One of music’s most widely travelled explorers and an indefatigable advocate for intercultural understanding and world peace, Jordi Savall here returns with another extraordinarily rich multicultural
musical offering: the music of the Balkans. As Savall writes in an introductory booklet note, he and his fellow musicians from different cultures “have delved into this extraordinary historical, traditional and even modern musical heritage to study, select and perform it, thereby creating a genuine intercultural dialogue between the different cultures that have so often been torn apart by dramatic, age-old conflicts.”
 
The result is a vivid collection of traditional (instrumental) folk songs and dances – some joyful, some melancholy – largely drawn from Ottoman and Sephardic repertories. Five different ensembles have been configured for the different yet interrelated styles and traditions: Bulgarian and Macedonian, Gypsy and Hungarian, Serbian and Romanian, Turkish and Greek and Bosnian and Sephardic.
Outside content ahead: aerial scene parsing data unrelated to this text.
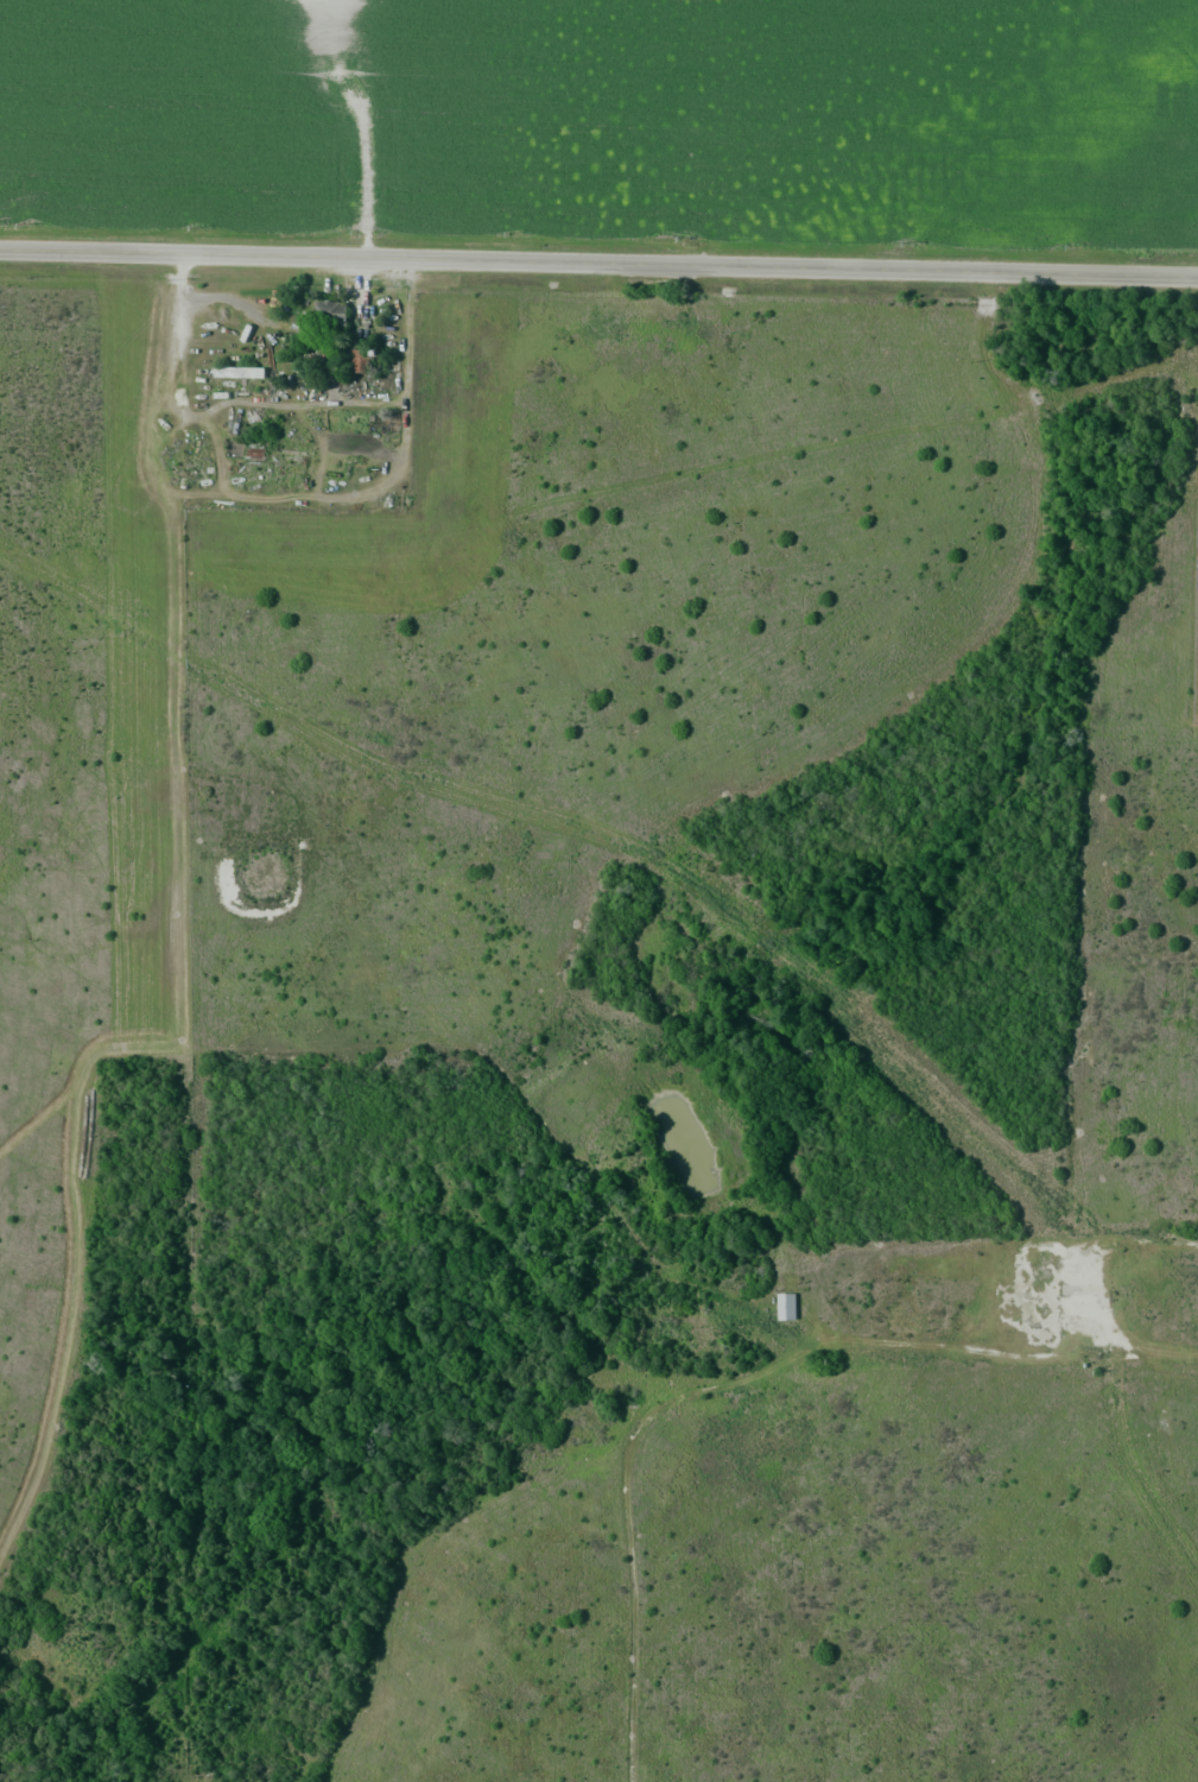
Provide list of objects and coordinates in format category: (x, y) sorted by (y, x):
road: (599, 267)
building: (328, 314)
building: (361, 361)
building: (235, 373)
road: (288, 403)
building: (783, 1308)
road: (739, 1376)

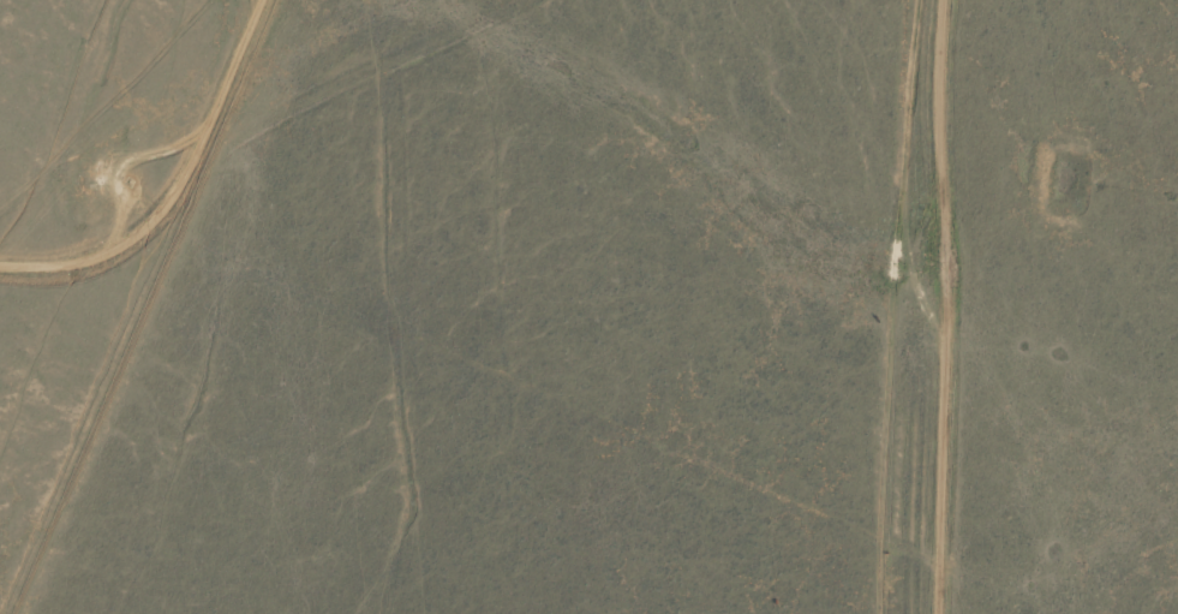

The instrumentation is equally rich and includes accordions, violins, viols, lyres, guitars, ouds, a psaltery, percussion, ney and kaval flutes and a qanun (zither).
 
A lively ‘Balkan Prelude’ from Serbia but with Turkish elements opens the disc, with some dazzling accordion and percussion work especially. What follows is a veritable crosscultural smorgasbord, including a soulful Romanian doina and faster hora (dance), a jaunty Bulgarian chichovata, a raucous Greek sousta and a gypsy dances aplenty.

So infectious is the music, so passionate are the performances, that the only difficulty will be restraining yourself from weeping profusely or leaping onto a table and dancing with wild abandon. The recording and packaging are up to Alia Vox’s impeccable standards.